Wannemacher adds that emotion can be produced without contact — a lesson that should have been learned during COVID-19.
“The word ’emotion’ always feels like it means ‘joyful’ and ‘glee’,” the analyst states. “But often it’s ‘reassurance.’ Reassurance is emotion. Feeling safe is an emotion.”
Tone of communications is an important element in this, and the best thing financial brands can do is “rip the jargon out of banking communications,” the analyst says.
Take bank advisories about an account problem. Typically these are very officious, topped with things like, “Incident Report Number” — about as friendly as a jury duty summons.
Wannemacher gives Capital One high marks for handling such notices well.

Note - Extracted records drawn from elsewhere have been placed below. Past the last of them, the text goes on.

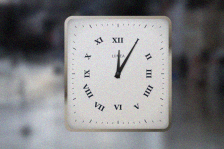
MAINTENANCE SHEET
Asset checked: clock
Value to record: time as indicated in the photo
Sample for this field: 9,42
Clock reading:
12,05
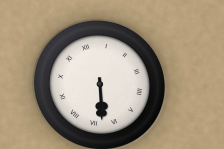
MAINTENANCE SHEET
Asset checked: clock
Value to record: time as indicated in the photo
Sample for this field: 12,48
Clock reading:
6,33
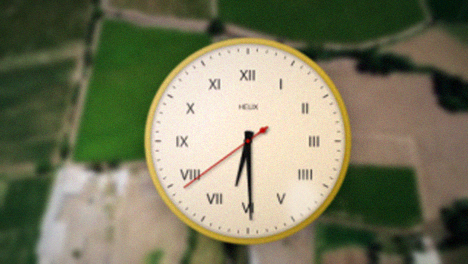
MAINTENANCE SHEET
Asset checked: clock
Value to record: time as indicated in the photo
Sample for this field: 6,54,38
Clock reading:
6,29,39
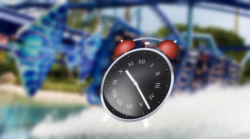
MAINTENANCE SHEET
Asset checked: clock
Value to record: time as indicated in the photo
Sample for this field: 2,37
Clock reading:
10,23
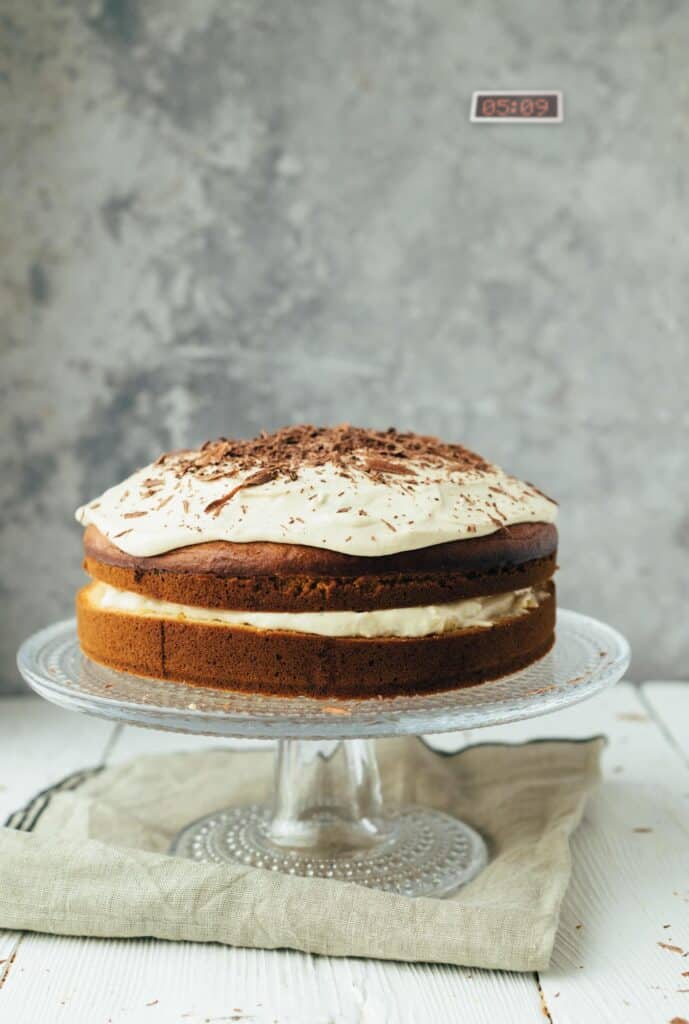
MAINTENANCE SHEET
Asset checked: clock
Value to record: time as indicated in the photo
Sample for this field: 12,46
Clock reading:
5,09
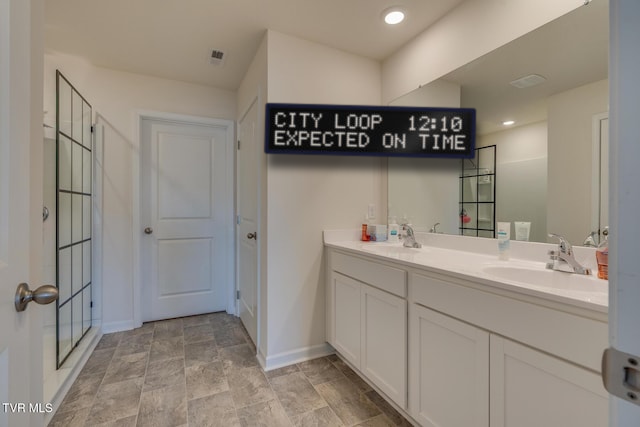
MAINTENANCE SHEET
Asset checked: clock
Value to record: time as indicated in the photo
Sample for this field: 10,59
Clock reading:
12,10
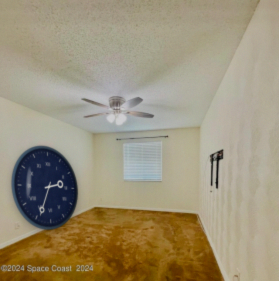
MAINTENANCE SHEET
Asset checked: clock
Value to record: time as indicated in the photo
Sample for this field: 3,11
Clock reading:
2,34
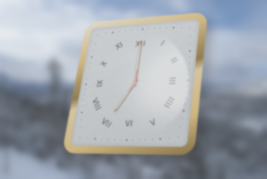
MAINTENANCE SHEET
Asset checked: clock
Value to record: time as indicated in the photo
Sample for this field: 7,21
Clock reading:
7,00
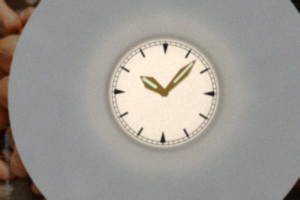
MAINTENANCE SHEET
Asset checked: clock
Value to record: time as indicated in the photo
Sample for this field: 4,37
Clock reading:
10,07
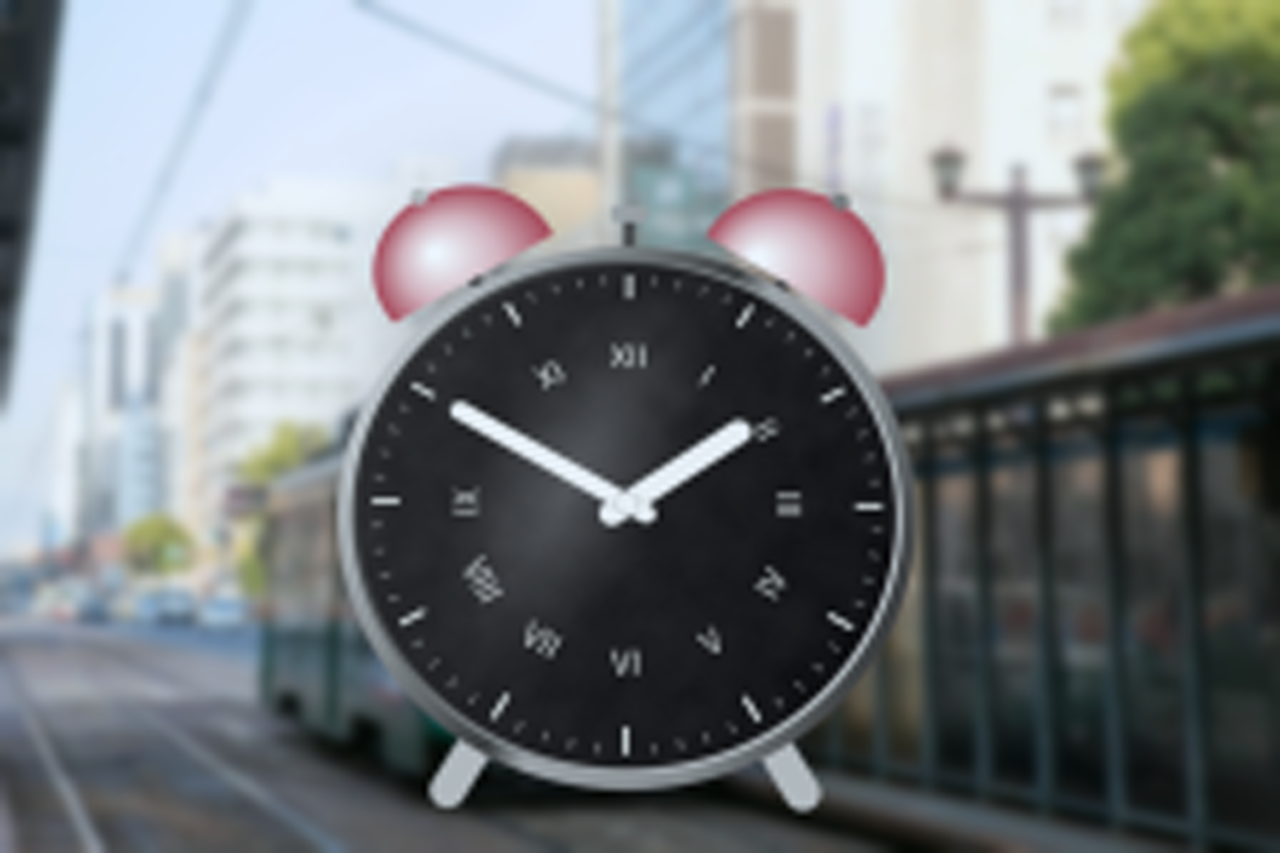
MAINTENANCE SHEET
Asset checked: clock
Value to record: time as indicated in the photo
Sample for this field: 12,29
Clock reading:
1,50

They are conversational, in plain language.
Also good is Emma, the fintech financial management app. It uses a lot of emojis in its communications and people like it a lot, says Wannemacher. Forrester research has found that banking communications featuring emojis obtain higher response rates.
One easy emotional outreach that Forrester analysis found that nine out of ten banking companies missed during COVID was using video messages to communicate with consumers to tell them what their institution was doing during the crisis.
While video doesn’t have the same emotional resonance as being in a branch with a person, says Wannemacher, it is scalable. Being in a branch, on the other hand, is unscalable right now. And for some consumers it’s undesirable.